仕事に慣れて日々の業務に飽きてしまうと、商品、サービスの品質が保てなくなります。

 私がセブン-イレブンのFCオーナーをしていた頃の話。納品される弁当の盛り付けの見栄えが、どんどん悪くなっていく時期がありました。酷いときには、弁当箱の裏側に野菜の破片が張り付いているものまで納入されるようになりました。

 これは見逃すわけにはいかないと思い、製造している工場にクレームとして伝えたところ、店舗からの発注数も落ちていないし、FC本部からの注意も受けていないので、とくに問題はないと思っていたし、商品のクオリティーが低下していることに気づかなかったと、工場長から聞きました。

 仕事のマンネリ化が原因の「ナダレ化現象」はゆっくり進行するため、第三者から指摘されない限りなかなか気づくことができないので、要注意です。

商品が売れなくなるのは
販売員の関心が切れたとき

 恋人同士が付き合いだして、しばらくすると相手が傍にいるのが当たり前の状態になります。徐々に空気のような存在になり、出会った頃のようなトキメキやドキドキが薄れてきてマンネリ化します。

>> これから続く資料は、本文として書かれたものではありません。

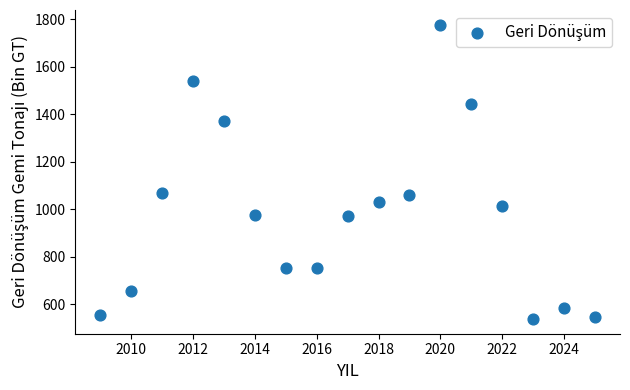

What is the range of Y values (max minus min)?

1237.0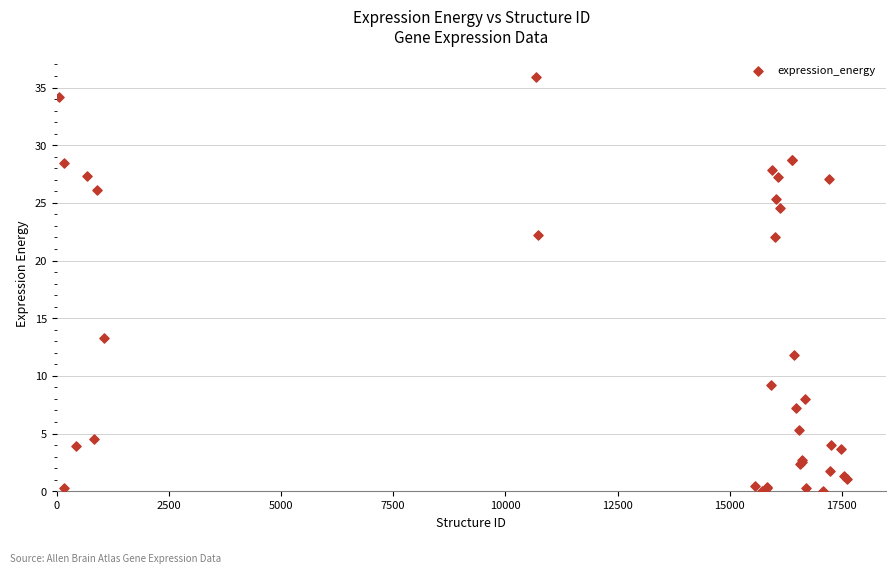

What Y value in the scatter plot is closest to 17?

13.3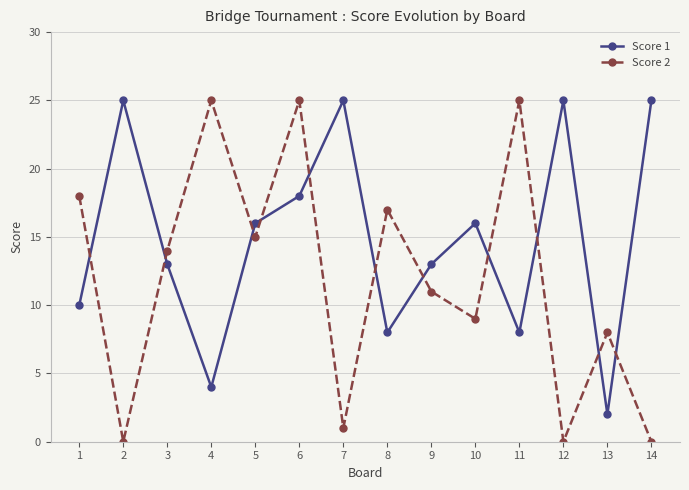

Which series has the largest total across all categories?

Score 1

 この状態が進行すると、いつしか熱が冷めて破局が訪れます。そういう経験をお持ちの方も、いらっしゃるかもしれません。

 仕事も同じです。初めて取り組む業務は、何もかもが新鮮に感じることばかりですし、覚えることだけで精一杯の状態です。そのときに感じていたドキドキやワクワク感は、仕事のやり方が分かってくると徐々に薄れてきます。

 仕事に慣れれば、スムーズに作業を行えるので良い面もありますが、トキメキがなくなるので、仕事への興味が薄れてモチベーションが低下していきます。

 小売業の話になりますが、商品が売れなくなるのは、商品自体の問題という場合もあるものの、一番の原因は入荷して時間が経過した商品に対して、スタッフの気持ちが向かなくなってしまうことです。